Thank You for This Opportunity

My thanks to my fellow bloggers and to our marvelous editor Ben Alpers, to Richard Cándida Smith, and to the Executive Committee for trusting me with this responsibility. I’m very grateful for this opportunity, and I am especially glad that this service to our wonderful organization will not entail placing any catering orders or distributing any drink tickets.

As many of you know, I found my voice (and how!) as an intellectual historian here, and I found my people as well – indeed, these two things happened together.  So a big thank you to this online community and the organization it represents for your hospitality and conviviality.

My editorial assistant, Clio

In January or February of 2011, I started commenting at the USIH blog, signing my comments with my first and middle initials, “LD.”  I commented pseudonymously because I was new to intellectual history as a discipline, and I was a beginning PhD student, and I wasn’t sure I had the intellectual chops to contribute anything substantive to a conversation among intellectual historians – I didn’t want to embarrass myself…or my advisor, who recommended the blog to me to help me get over my nervousness about something as intimidating as “intellectual history.”  (Partly out of recognition that other participants may be in a similar situation or have similar concerns, our comment policy indicates that we prefer, but do not require, that commenters use their own names when participating in conversation here.  Call it the “anxious grad student” loophole.  However, all authors must publish under their own names.)

After almost a year of substantive but pseudonymous engagement at the blog, I responded to one of Ben Alpers’s posts about looking for new bloggers by emailing him and asking to be considered.  That meant disclosing to Ben and then to the rest of the USIH blog crew my actual identity – and, interestingly, my gender, since they had assumed “LD” was a he.

In any case, I joined the blog officially in January 2012 and, except for a few extended breaks for major surgery and finishing the dissertation, I have posted pretty much every week for the past six years.  I have also sought out many guest posts for the blog and have done my best to help people who feel as I once felt – “not smart enough” or “not important enough” to participate in conversations about U.S. intellectual history – to have confidence in the value of their contributions to this community.

As I prepare to take on a new role at the blog, there are a few high-priority goals I’d like to share with you.

In terms of blog personnel and editorial content, my aim is to grow and diversify our roster of regular and guest contributors, broaden our chronological reach, and draw more connections between U.S. intellectual history and other subfields and disciplines, including Native history, women’s history, gender/queer history, Atlantic history, Black history, religious history, hemispheric history, and other interdisciplinary/transnational approaches.  I welcome your suggestions on concrete steps we can take to accomplish these goals.

In terms of day-to-day management of this S-USIH publication, I will be consulting with our current Publications Committee Chair to create two “Assistant Editor” positions, to be filled by two of our current bloggers when I take on editorship later this fall.

The purpose of Assistant Editors would be to provide backup for the regular editorial duties of the blog – screening/publishing comments, handling queries for guest posts / roundtables – as well as more strategically and intentionally strengthening/expanding the editorial range and reach of this online publication.  So, for example, one assistant editor might be responsible for soliciting/scheduling roundtables, and another assistant editor might be responsible for managing a blog twitter feed or scheduling scholar interviews or something like that.

Ideally, either of the Assistant Editors would be well positioned to serve as the editor-elect and take over as editor when my term ends.

In the meantime, I look forward to working with my fellow bloggers and our organizational leadership to maintain this site as a virtual space that offers not just “content,” but engaging conversation and an invitation to real community.

3 Thoughts on this Post

S-USIH Comment Policy

We ask that those who participate in the discussions generated in the Comments section do so with the same decorum as they would in any other academic setting or context.
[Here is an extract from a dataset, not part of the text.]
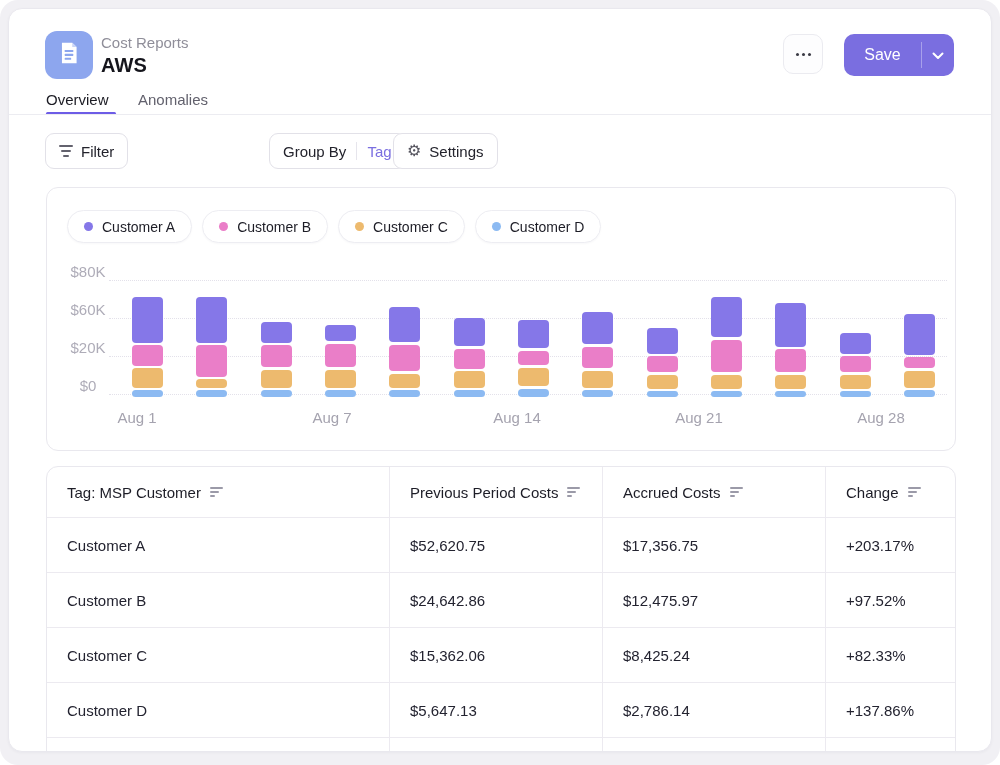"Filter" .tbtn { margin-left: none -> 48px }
Since the USIH bloggers write under our real names, we would prefer that our commenters also identify themselves by their real name. As our primary goal is to stimulate and engage in fruitful and productive discussion, ad hominem attacks (personal or professional), unnecessary insults, and/or mean-spiritedness have no place in the USIH Blog’s Comments section. Therefore, we reserve the right to remove any comments that contain any of the above and/or are not intended to further the discussion of the topic of the post. We welcome suggestions for corrections to any of our posts. As the official blog of the Society of US Intellectual History, we hope to foster a diverse community of scholars and readers who engage with one another in discussions of US intellectual history, broadly understood.

  1. Congrats on the new job here, blogmate! I look forward to seeing how these plans play out. I will contribute, as always—in any way I can, as time allows. – TL

  2. I am so excited for this next chapter in the history of the blog!

    L.D., you bring so much to this position–as a writer, as a historian, and as a person. I want to reinforce what you say about the continuing need–and our continuing desire–to reckon with and help dispel people’s anxieties about not being “good enough” to contribute to the blog, in whatever capacity.

    As the Wisconsinites say, “Forward!”

  3. Congratulations, L.D., and best of luck going forward. I feel sure the blog will continue to prosper!